Data supplied below:
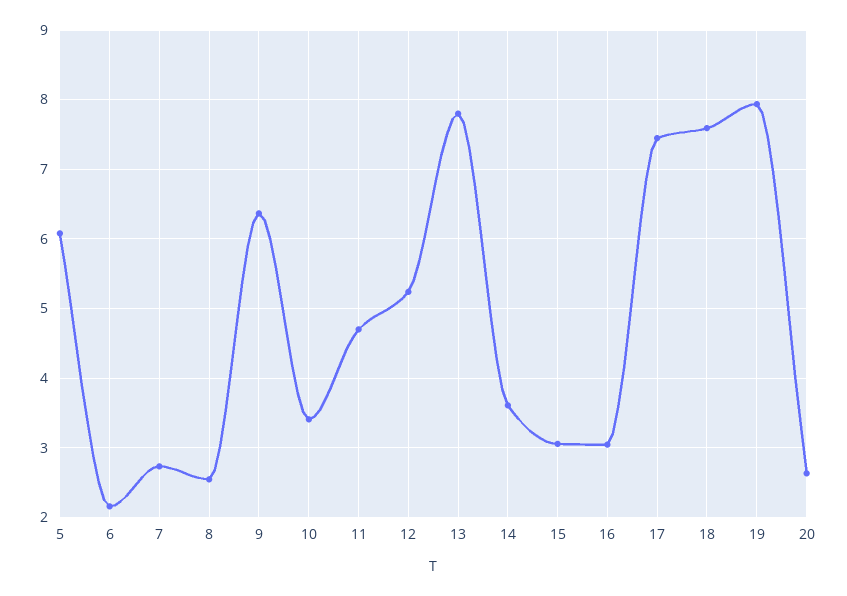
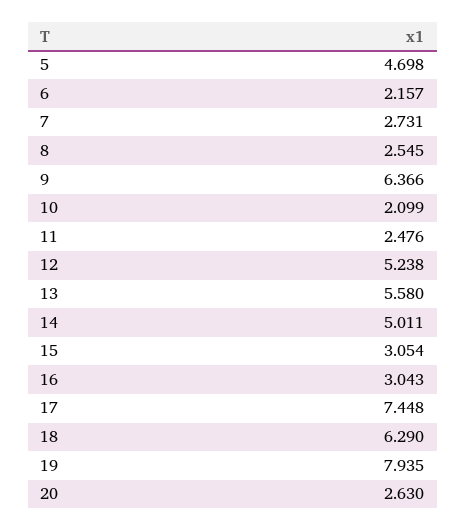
5: 6.1 -> 4.698
10: 3.4 -> 2.099
11: 4.7 -> 2.476
13: 7.8 -> 5.58
14: 3.6 -> 5.011
18: 7.6 -> 6.29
End of Data supplied.
-- Work item --
The material must be returned exactly, with its pictures omitted.

-- Reply --
5: 6.1 -> 4.698
10: 3.4 -> 2.099
11: 4.7 -> 2.476
13: 7.8 -> 5.58
14: 3.6 -> 5.011
18: 7.6 -> 6.29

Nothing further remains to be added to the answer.